## Information given
——————

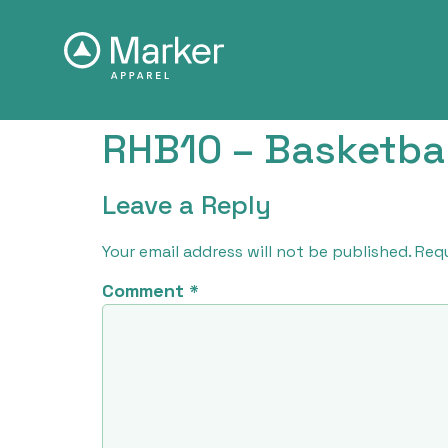
RHB10 – Basketbal
Leave a Reply
Your email address will not be published.
Requ
Comment
*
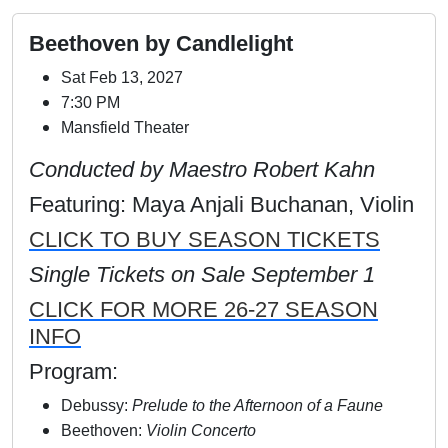
Beethoven by Candlelight
Sat Feb 13, 2027
7:30 PM
Mansfield Theater
Conducted by Maestro Robert Kahn
Featuring: Maya Anjali Buchanan, Violin
CLICK TO BUY SEASON TICKETS
Single Tickets on Sale September 1
CLICK FOR MORE 26-27 SEASON
INFO
Program:
Debussy:
Prelude to the Afternoon of a Faune
Beethoven:
Violin Concerto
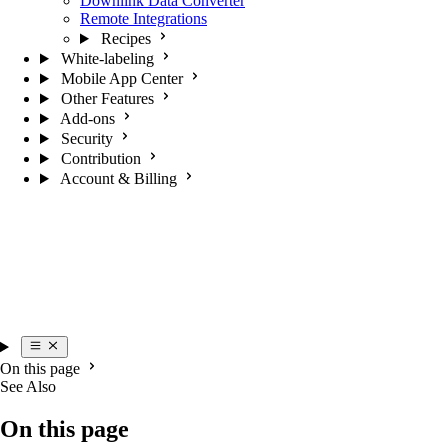
Downlink Data Converter
Remote Integrations
Recipes
White-labeling
Mobile App Center
Other Features
Add-ons
Security
Contribution
Account & Billing
On this page
See Also
On this page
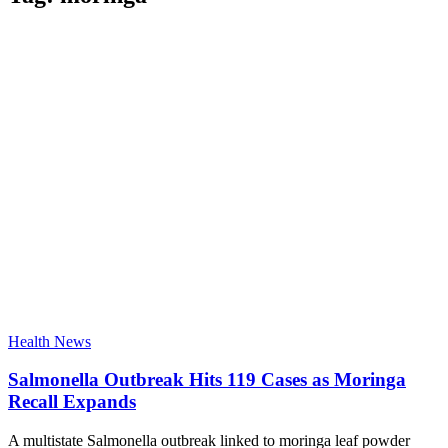
Health News
Salmonella Outbreak Hits 119 Cases as Moringa
Recall Expands
A multistate Salmonella outbreak linked to moringa leaf powder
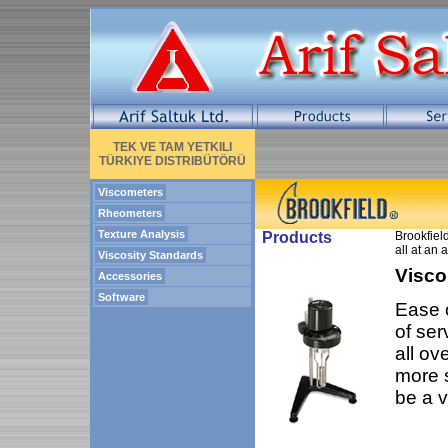
TEK VE TAM YETKILI
TÜRKIYE DISTRIBÜTÖRÜ
Viscometers
Rheometers
Texture Analysis
Products
Brookfield
all at an 
Viscosity Standards
Visco
Accessories
Software
Ease o
of ser
all ov
more s
be a v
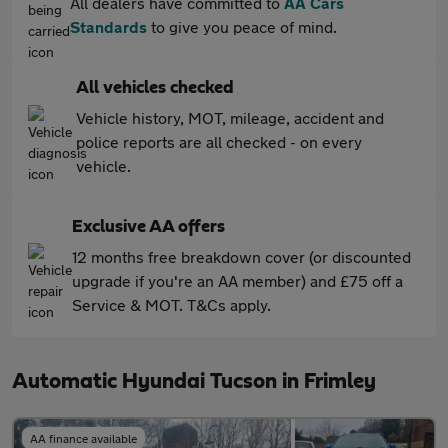
All dealers have committed to
AA Cars
Standards
to give you peace of mind.
All vehicles checked
Vehicle history, MOT, mileage, accident and
police reports are all checked - on every
vehicle.
Exclusive AA offers
12 months free breakdown cover (or discounted
upgrade if you're an AA member) and £75 off a
Service & MOT. T&Cs apply.
Automatic Hyundai Tucson in Frimley
AA finance available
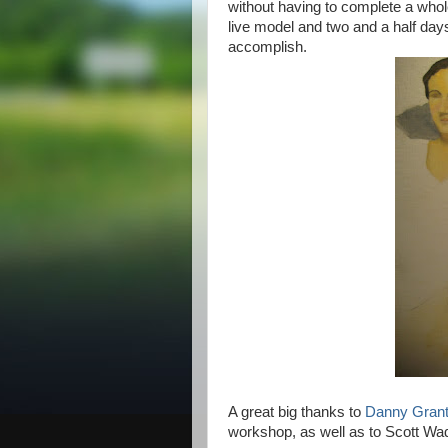
without having to complete a whol
live model and two and a half day
accomplish.
A great big thanks to
Danny Gran
workshop, as well as to Scott Wa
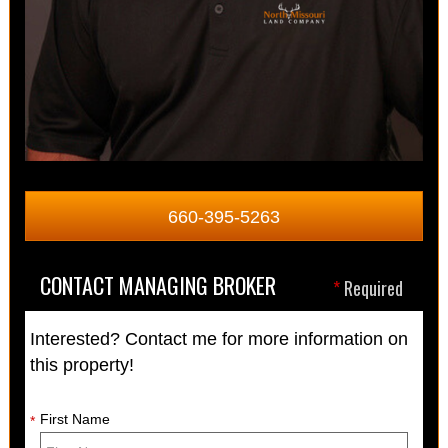
660-395-5263
CONTACT MANAGING BROKER
*
Required
Interested? Contact me for more information on
this property!
First Name
*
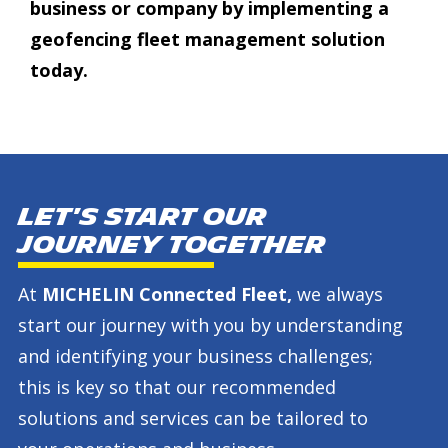
business or company by implementing a
geofencing fleet management solution
today.
Let's start our
journey together
At
MICHELIN Connected Fleet,
we always
start our journey with you by understanding
and identifying your business challenges;
this is key so that our recommended
solutions and services can be tailored to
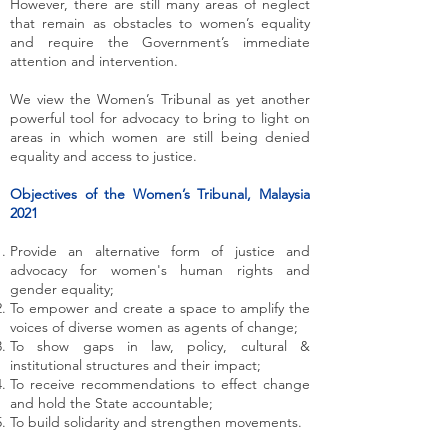
However, there are still many areas of neglect
that remain as obstacles to women’s equality
and require the Government’s immediate
attention and intervention.
We view the Women’s Tribunal as yet another
powerful tool for advocacy to bring to light on
areas in which women are still being denied
equality and access to justice.
Objectives of the Women’s Tribunal, Malaysia
2021
Provide an alternative form of justice and
advocacy for women's human rights and
gender equality;
To empower and create a space to amplify the
voices of diverse women as agents of change;
To show gaps in law, policy, cultural &
institutional structures and their impact;
To receive recommendations to effect change
and hold the State accountable;
To build solidarity and strengthen movements.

——————

## Instructions for the task
The answer should be a bare number: how many lines of the material above include "that".

## Solved problem
2